ざっぱ~ん、ガラガラガラガラとあの世に引っ張られそうな激しい音を繰り広げながらアメーバのようにうごめく軽石が気持ち悪いのなんの。
笠利崎岬から下を眺めるとやはりきゃつが現れる。
空港から近い絶景カフェの前の海にもちらほら。
与論島ほどではないが、奄美大島のいたるところにあるビーチにもきゃつらが出没。
青い海が健在なのはほっとしたところだが、思った以上に軽石が押し寄せている。
おしゃれカフェやインスタ映えスポットなんかがどんどんできて観光がもりあがってきてる感満載の奄美大島。
2021年7月に世界自然遺産に登録され、世界に誇る宝となった奄美大島。
今回は天気があまりよろしくなくてマングローブカヤックができなかったのでまた再訪を約束して飛び立った。
軽石は汚くない!青い海は健在だから旅しよう!
現状、軽石被害で大幅なキャンセルは出ていないようだが、軽石のニュースをみて、もともと予定していた旅行をやめるという人が出てくるかもしれないと地元の人は不安げ。
離島の収入源は観光がメイン。
時間帯や場所を選べばマリンアクティビティーも楽しめるし、何より美しい青い海は健在!

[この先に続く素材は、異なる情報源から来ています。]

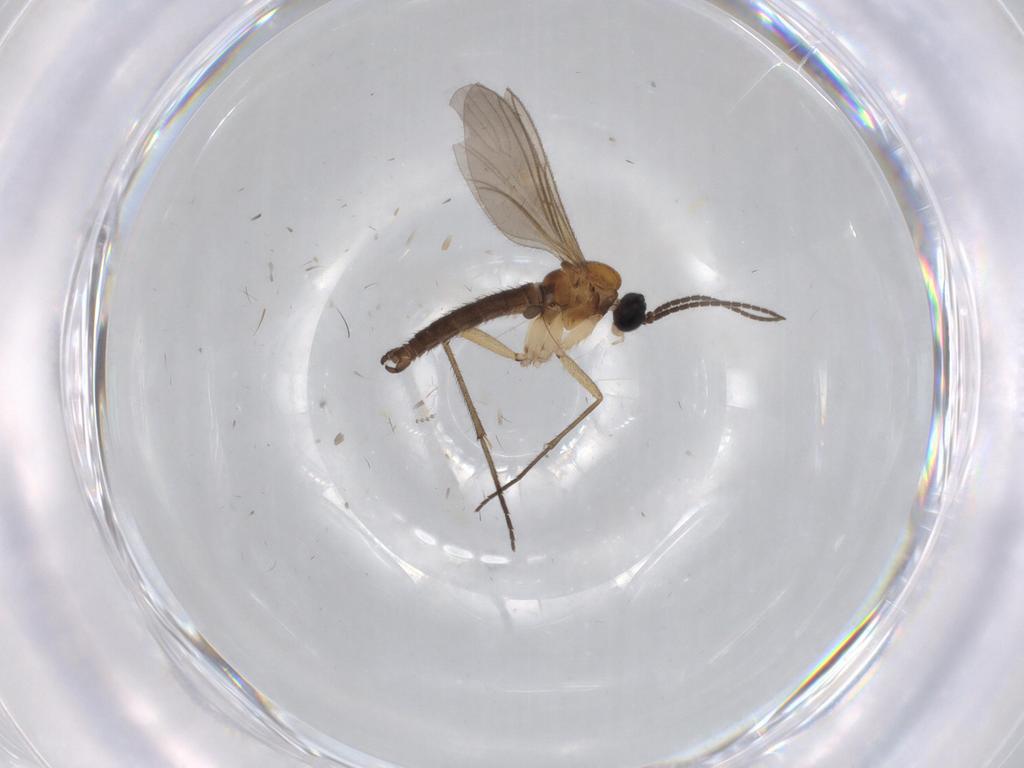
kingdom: Animalia
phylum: Arthropoda
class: Insecta
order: Diptera
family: Cecidomyiidae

観光シーズンではない今は、人が少なく存分に離島が楽しめる時期。
ビキニは無理だけど、長袖長ズボンの水着を着れば11月でも海に入れるのも魅力。
どっか行きたいな~どこにしようかなと迷っている人は離島旅行に行こう!
そして、ビーチに行ったら少しでも軽石撤去にご協力を!みんなで日本の美しい海と砂浜を守ろうではありませんか!